Rompetrol, ANAF’s decision of distraint is abusive

On September 10, TRG noted with surprise the decision issued by the National Agency for Fiscal Administration (ANAF) to levy a distraint upon some of RRC lands, facilities and shares in the subsidiaries.

The distraint bans the alienation of the company’s assets. Rompetrol does not intend to alienate these assets: from 2007 through 2010, TRG investment program stands at over 1 billion USD, based on the funding granted by the major shareholder KazMunayGas of $ 1,8 billion during the same period. The action taken by ANAF does not affect RRC, but it creates a significant image loss for RRC and The Rompetrol Group.

This decision ignores the legal and contractual provisions whose terms are very clear, being the most recent in a series of actions taken by public authorities on the subject of bonds issued by RRC. Through this decision, assets are declared inalienable for an amount of money that RRC does not and will never owe the state budget, contrary to what ANAF pretends.

RRC issued bonds that were purchased by the Romanian state on account of debts and interest accrued by the company before privatization. According to O.U.G. 118/2003 and Convention Issue, the remaining bonds are convertible into shares as of September 30, 2010. This transaction was approved by Parliament - Law 89/2005, validated by the Competition Council and promulgated by the President of Romania.

Moreover, the Ministry of Finance, through the voice of Minister Sebastian Vladescu, admitted on June 29, 2010 that "If [the major shareholder] KazMunaiGaz will pay 100 million dollars, the state will take over 40% of the shares of Rompetrol and the Kazakhs will have the majority.  According to the law, what is not paid shall be converted into shares. I disagree, but the law says so. I did not levy that law. "

RRC complied with the provisions of the above mentioned Convention and with the normative act, and convened an extraordinary general meeting of shareholders to approve the conversion of all remaining bonds into shares. Also, RRC has delivered to the Ministry of Finance all relevant information about the conversion of bonds into shares.

The payments made by RRC to the Ministry of Finance under the Convention, will reach over 310 million dollars, as of  September 30. It’s worth mentioning that almost 40% of the total bonds is made up of interest and penalties accrued in 2003, thus the company has paid for 7 years interest on interest. 

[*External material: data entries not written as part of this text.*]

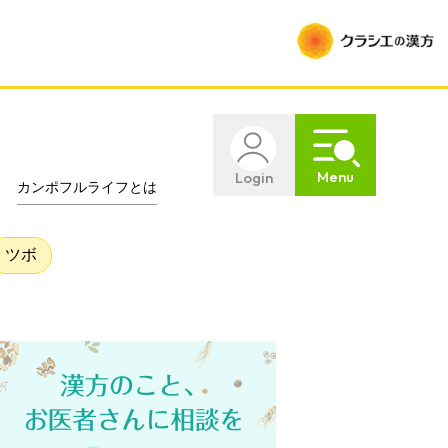
Menu
Login
カンポフルライフとは
ツボ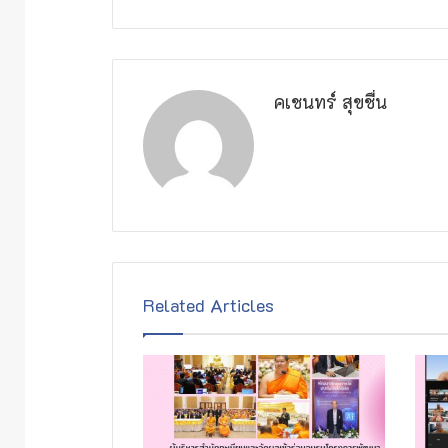
คเชนทร์ สุขชื่น
Related Articles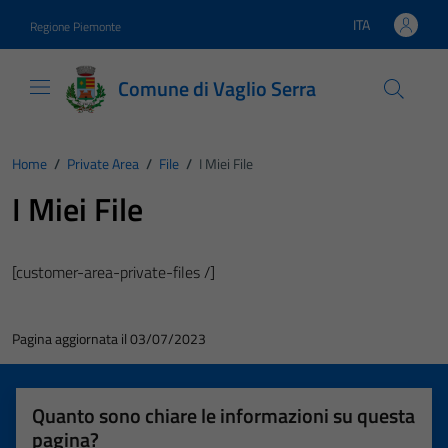
Vai ai contenuti
Vai al footer
ITA
Regione Piemonte
Lingua attiva:
Comune di Vaglio Serra
Home
/
Private Area
/
File
/
I Miei File
I Miei File
[customer-area-private-files /]
Pagina aggiornata il 03/07/2023
Quanto sono chiare le informazioni su questa
pagina?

Therefore, the ANAF action (exercised for an overdue commercial debt and for which the Ministry of Finance will certainly receive shares, as it was approved by a law passed by the Parliament of Romania) is a measure outside the legal powers conferred to ANAF, unjustified and abusive, contrary to the principles of transparency and good faith, and contrary to the obligations internationally assumed by the Romanian state to ensure a fair and equitable treatment of foreign investments in Romania.

RRC, together with its subsidiaries, bear the social responsibility for over 4,000 employees and constantly evaluate and monitor that all measures respect the legal, commercial, operational norms in order to not expose the company to the risks created by the current economic context. TRG does not understand and is concerned that the excesses of the authorities face in the violation of the applicable legal framework in Romania.

Reaching a climax with the decision of distraint, the actions taken against Rompetrol by some public authorities now appear to be concerted and deliberate. To the extent that the Ministry of Finance will continue to demonstrate a lack of any real interest to reach an agreement through dialogue, TRG will be in the position to address international forums for abusive actions which tend to the expropriation of investments in Romania, including the International Arbitration Court in Washington ("ICSID").